Stored items
•••
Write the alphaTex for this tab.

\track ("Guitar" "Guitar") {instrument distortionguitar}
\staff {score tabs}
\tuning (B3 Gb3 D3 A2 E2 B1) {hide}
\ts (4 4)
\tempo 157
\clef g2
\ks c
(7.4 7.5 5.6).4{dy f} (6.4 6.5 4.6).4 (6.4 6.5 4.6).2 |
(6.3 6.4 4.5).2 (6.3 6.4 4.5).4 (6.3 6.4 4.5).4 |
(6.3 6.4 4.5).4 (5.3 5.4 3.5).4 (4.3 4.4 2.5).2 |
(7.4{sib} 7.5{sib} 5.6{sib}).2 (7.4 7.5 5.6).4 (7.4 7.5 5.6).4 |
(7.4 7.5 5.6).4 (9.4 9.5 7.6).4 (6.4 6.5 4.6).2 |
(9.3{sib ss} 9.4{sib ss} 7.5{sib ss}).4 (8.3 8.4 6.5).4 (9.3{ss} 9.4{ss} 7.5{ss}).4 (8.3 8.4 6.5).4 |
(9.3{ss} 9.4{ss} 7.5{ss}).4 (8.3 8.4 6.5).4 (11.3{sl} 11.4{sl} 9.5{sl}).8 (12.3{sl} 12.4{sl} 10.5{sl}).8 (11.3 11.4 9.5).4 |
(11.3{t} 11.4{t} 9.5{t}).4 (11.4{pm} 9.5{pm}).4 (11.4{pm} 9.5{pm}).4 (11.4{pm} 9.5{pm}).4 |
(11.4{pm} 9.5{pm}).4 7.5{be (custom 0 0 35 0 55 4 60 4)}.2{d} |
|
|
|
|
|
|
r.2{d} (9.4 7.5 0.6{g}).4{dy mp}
•••
• [DIRECTION] Print every line of the stored items above verbatim, without changing anything.

• [REPLY]
Write the alphaTex for this tab.

\track ("Guitar" "Guitar") {instrument distortionguitar}
\staff {score tabs}
\tuning (B3 Gb3 D3 A2 E2 B1) {hide}
\ts (4 4)
\tempo 157
\clef g2
\ks c
(7.4 7.5 5.6).4{dy f} (6.4 6.5 4.6).4 (6.4 6.5 4.6).2 |
(6.3 6.4 4.5).2 (6.3 6.4 4.5).4 (6.3 6.4 4.5).4 |
(6.3 6.4 4.5).4 (5.3 5.4 3.5).4 (4.3 4.4 2.5).2 |
(7.4{sib} 7.5{sib} 5.6{sib}).2 (7.4 7.5 5.6).4 (7.4 7.5 5.6).4 |
(7.4 7.5 5.6).4 (9.4 9.5 7.6).4 (6.4 6.5 4.6).2 |
(9.3{sib ss} 9.4{sib ss} 7.5{sib ss}).4 (8.3 8.4 6.5).4 (9.3{ss} 9.4{ss} 7.5{ss}).4 (8.3 8.4 6.5).4 |
(9.3{ss} 9.4{ss} 7.5{ss}).4 (8.3 8.4 6.5).4 (11.3{sl} 11.4{sl} 9.5{sl}).8 (12.3{sl} 12.4{sl} 10.5{sl}).8 (11.3 11.4 9.5).4 |
(11.3{t} 11.4{t} 9.5{t}).4 (11.4{pm} 9.5{pm}).4 (11.4{pm} 9.5{pm}).4 (11.4{pm} 9.5{pm}).4 |
(11.4{pm} 9.5{pm}).4 7.5{be (custom 0 0 35 0 55 4 60 4)}.2{d} |
|
|
|
|
|
|
r.2{d} (9.4 7.5 0.6{g}).4{dy mp}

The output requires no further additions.